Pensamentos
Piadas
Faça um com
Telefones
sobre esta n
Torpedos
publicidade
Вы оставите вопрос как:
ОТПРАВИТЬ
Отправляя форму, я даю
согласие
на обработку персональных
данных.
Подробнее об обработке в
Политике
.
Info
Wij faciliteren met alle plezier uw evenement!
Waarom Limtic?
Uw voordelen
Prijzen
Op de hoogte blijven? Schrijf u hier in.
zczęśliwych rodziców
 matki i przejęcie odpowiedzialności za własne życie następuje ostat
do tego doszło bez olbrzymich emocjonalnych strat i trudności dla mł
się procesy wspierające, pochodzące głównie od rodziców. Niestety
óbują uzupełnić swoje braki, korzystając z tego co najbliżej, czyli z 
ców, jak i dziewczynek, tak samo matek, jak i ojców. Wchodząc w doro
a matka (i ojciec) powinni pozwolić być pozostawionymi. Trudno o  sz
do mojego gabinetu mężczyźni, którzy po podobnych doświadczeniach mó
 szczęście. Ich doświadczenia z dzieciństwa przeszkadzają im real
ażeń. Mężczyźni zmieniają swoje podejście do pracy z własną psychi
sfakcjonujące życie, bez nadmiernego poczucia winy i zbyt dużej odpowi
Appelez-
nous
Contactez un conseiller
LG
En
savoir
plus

* * *

§ **What you need to do**
Duplicate every line of the material above, keeping the same order and the same characters.

§ **Answer to this problem**
Pensamentos
Piadas
Faça um com
Telefones
sobre esta n
Torpedos
publicidade
Вы оставите вопрос как:
ОТПРАВИТЬ
Отправляя форму, я даю
согласие
на обработку персональных
данных.
Подробнее об обработке в
Политике
.
Info
Wij faciliteren met alle plezier uw evenement!
Waarom Limtic?
Uw voordelen
Prijzen
Op de hoogte blijven? Schrijf u hier in.
zczęśliwych rodziców
 matki i przejęcie odpowiedzialności za własne życie następuje ostat
do tego doszło bez olbrzymich emocjonalnych strat i trudności dla mł
się procesy wspierające, pochodzące głównie od rodziców. Niestety
óbują uzupełnić swoje braki, korzystając z tego co najbliżej, czyli z 
ców, jak i dziewczynek, tak samo matek, jak i ojców. Wchodząc w doro
a matka (i ojciec) powinni pozwolić być pozostawionymi. Trudno o  sz
do mojego gabinetu mężczyźni, którzy po podobnych doświadczeniach mó
 szczęście. Ich doświadczenia z dzieciństwa przeszkadzają im real
ażeń. Mężczyźni zmieniają swoje podejście do pracy z własną psychi
sfakcjonujące życie, bez nadmiernego poczucia winy i zbyt dużej odpowi
Appelez-
nous
Contactez un conseiller
LG
En
savoir
plus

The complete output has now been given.